* [Work request]: Copy out every line of text in the records below, keeping each line word for word and in its original order.

^^^^^^^^

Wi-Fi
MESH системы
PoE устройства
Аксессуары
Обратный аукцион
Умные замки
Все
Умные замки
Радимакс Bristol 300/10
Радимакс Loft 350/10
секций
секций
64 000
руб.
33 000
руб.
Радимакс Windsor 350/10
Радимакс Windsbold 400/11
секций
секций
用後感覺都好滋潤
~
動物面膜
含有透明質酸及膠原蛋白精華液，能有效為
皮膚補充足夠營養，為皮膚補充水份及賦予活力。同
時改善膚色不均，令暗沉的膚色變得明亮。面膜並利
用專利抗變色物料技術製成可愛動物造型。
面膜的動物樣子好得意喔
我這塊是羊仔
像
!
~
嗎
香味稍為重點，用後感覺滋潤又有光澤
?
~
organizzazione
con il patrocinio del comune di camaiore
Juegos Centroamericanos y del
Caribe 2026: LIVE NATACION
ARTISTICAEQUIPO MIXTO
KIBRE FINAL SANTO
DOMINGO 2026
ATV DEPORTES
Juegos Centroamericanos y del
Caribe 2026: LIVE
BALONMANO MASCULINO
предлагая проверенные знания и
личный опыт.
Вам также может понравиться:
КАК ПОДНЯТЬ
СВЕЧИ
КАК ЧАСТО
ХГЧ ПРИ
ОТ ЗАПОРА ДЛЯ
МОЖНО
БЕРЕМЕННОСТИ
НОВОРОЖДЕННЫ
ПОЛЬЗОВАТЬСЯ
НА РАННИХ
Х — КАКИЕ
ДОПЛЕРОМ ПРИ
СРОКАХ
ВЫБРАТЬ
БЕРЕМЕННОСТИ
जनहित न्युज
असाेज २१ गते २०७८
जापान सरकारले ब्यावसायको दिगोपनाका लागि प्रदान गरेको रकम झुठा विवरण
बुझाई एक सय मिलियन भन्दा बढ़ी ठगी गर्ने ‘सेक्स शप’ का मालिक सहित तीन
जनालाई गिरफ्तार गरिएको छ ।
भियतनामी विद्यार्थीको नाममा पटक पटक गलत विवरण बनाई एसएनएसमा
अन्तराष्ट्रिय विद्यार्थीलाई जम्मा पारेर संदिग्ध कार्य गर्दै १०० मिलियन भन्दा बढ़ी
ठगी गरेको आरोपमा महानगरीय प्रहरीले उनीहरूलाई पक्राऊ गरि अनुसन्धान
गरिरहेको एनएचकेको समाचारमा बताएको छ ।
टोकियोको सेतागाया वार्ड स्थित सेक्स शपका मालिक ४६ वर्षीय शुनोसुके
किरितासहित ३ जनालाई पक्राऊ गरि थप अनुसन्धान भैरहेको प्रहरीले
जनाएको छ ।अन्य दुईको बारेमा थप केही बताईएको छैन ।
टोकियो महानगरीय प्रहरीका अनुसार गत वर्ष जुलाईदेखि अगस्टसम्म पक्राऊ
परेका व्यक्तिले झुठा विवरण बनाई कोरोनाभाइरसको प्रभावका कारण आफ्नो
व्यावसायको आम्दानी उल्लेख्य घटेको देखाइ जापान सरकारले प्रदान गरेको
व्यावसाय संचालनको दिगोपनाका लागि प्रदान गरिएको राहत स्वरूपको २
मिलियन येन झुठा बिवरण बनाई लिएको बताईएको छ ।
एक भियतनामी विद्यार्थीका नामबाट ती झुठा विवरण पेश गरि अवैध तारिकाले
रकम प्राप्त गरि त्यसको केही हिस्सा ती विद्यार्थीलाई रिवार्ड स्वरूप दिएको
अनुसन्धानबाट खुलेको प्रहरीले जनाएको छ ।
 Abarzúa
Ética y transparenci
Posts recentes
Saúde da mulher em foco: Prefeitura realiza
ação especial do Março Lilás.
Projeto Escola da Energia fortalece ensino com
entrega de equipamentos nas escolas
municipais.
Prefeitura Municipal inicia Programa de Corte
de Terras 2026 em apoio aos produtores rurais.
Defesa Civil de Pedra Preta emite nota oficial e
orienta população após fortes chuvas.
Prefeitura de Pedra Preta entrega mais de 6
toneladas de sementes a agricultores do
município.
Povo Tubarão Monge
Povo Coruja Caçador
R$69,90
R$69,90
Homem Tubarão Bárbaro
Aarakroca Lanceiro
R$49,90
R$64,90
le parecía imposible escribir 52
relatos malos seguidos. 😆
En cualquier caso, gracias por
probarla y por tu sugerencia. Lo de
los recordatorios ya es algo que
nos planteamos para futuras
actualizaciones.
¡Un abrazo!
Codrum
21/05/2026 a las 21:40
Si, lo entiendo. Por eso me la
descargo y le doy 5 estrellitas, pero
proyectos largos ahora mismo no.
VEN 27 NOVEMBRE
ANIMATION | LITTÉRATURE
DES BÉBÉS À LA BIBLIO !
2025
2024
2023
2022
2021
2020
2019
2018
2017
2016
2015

^^^^^^^^

* [Your solution]:
Wi-Fi
MESH системы
PoE устройства
Аксессуары
Обратный аукцион
Умные замки
Все
Умные замки
Радимакс Bristol 300/10
Радимакс Loft 350/10
секций
секций
64 000
руб.
33 000
руб.
Радимакс Windsor 350/10
Радимакс Windsbold 400/11
секций
секций
用後感覺都好滋潤
~
動物面膜
含有透明質酸及膠原蛋白精華液，能有效為
皮膚補充足夠營養，為皮膚補充水份及賦予活力。同
時改善膚色不均，令暗沉的膚色變得明亮。面膜並利
用專利抗變色物料技術製成可愛動物造型。
面膜的動物樣子好得意喔
我這塊是羊仔
像
!
~
嗎
香味稍為重點，用後感覺滋潤又有光澤
?
~
organizzazione
con il patrocinio del comune di camaiore
Juegos Centroamericanos y del
Caribe 2026: LIVE NATACION
ARTISTICAEQUIPO MIXTO
KIBRE FINAL SANTO
DOMINGO 2026
ATV DEPORTES
Juegos Centroamericanos y del
Caribe 2026: LIVE
BALONMANO MASCULINO
предлагая проверенные знания и
личный опыт.
Вам также может понравиться:
КАК ПОДНЯТЬ
СВЕЧИ
КАК ЧАСТО
ХГЧ ПРИ
ОТ ЗАПОРА ДЛЯ
МОЖНО
БЕРЕМЕННОСТИ
НОВОРОЖДЕННЫ
ПОЛЬЗОВАТЬСЯ
НА РАННИХ
Х — КАКИЕ
ДОПЛЕРОМ ПРИ
СРОКАХ
ВЫБРАТЬ
БЕРЕМЕННОСТИ
जनहित न्युज
असाेज २१ गते २०७८
जापान सरकारले ब्यावसायको दिगोपनाका लागि प्रदान गरेको रकम झुठा विवरण
बुझाई एक सय मिलियन भन्दा बढ़ी ठगी गर्ने ‘सेक्स शप’ का मालिक सहित तीन
जनालाई गिरफ्तार गरिएको छ ।
भियतनामी विद्यार्थीको नाममा पटक पटक गलत विवरण बनाई एसएनएसमा
अन्तराष्ट्रिय विद्यार्थीलाई जम्मा पारेर संदिग्ध कार्य गर्दै १०० मिलियन भन्दा बढ़ी
ठगी गरेको आरोपमा महानगरीय प्रहरीले उनीहरूलाई पक्राऊ गरि अनुसन्धान
गरिरहेको एनएचकेको समाचारमा बताएको छ ।
टोकियोको सेतागाया वार्ड स्थित सेक्स शपका मालिक ४६ वर्षीय शुनोसुके
किरितासहित ३ जनालाई पक्राऊ गरि थप अनुसन्धान भैरहेको प्रहरीले
जनाएको छ ।अन्य दुईको बारेमा थप केही बताईएको छैन ।
टोकियो महानगरीय प्रहरीका अनुसार गत वर्ष जुलाईदेखि अगस्टसम्म पक्राऊ
परेका व्यक्तिले झुठा विवरण बनाई कोरोनाभाइरसको प्रभावका कारण आफ्नो
व्यावसायको आम्दानी उल्लेख्य घटेको देखाइ जापान सरकारले प्रदान गरेको
व्यावसाय संचालनको दिगोपनाका लागि प्रदान गरिएको राहत स्वरूपको २
मिलियन येन झुठा बिवरण बनाई लिएको बताईएको छ ।
एक भियतनामी विद्यार्थीका नामबाट ती झुठा विवरण पेश गरि अवैध तारिकाले
रकम प्राप्त गरि त्यसको केही हिस्सा ती विद्यार्थीलाई रिवार्ड स्वरूप दिएको
अनुसन्धानबाट खुलेको प्रहरीले जनाएको छ ।
 Abarzúa
Ética y transparenci
Posts recentes
Saúde da mulher em foco: Prefeitura realiza
ação especial do Março Lilás.
Projeto Escola da Energia fortalece ensino com
entrega de equipamentos nas escolas
municipais.
Prefeitura Municipal inicia Programa de Corte
de Terras 2026 em apoio aos produtores rurais.
Defesa Civil de Pedra Preta emite nota oficial e
orienta população após fortes chuvas.
Prefeitura de Pedra Preta entrega mais de 6
toneladas de sementes a agricultores do
município.
Povo Tubarão Monge
Povo Coruja Caçador
R$69,90
R$69,90
Homem Tubarão Bárbaro
Aarakroca Lanceiro
R$49,90
R$64,90
le parecía imposible escribir 52
relatos malos seguidos. 😆
En cualquier caso, gracias por
probarla y por tu sugerencia. Lo de
los recordatorios ya es algo que
nos planteamos para futuras
actualizaciones.
¡Un abrazo!
Codrum
21/05/2026 a las 21:40
Si, lo entiendo. Por eso me la
descargo y le doy 5 estrellitas, pero
proyectos largos ahora mismo no.
VEN 27 NOVEMBRE
ANIMATION | LITTÉRATURE
DES BÉBÉS À LA BIBLIO !
2025
2024
2023
2022
2021
2020
2019
2018
2017
2016
2015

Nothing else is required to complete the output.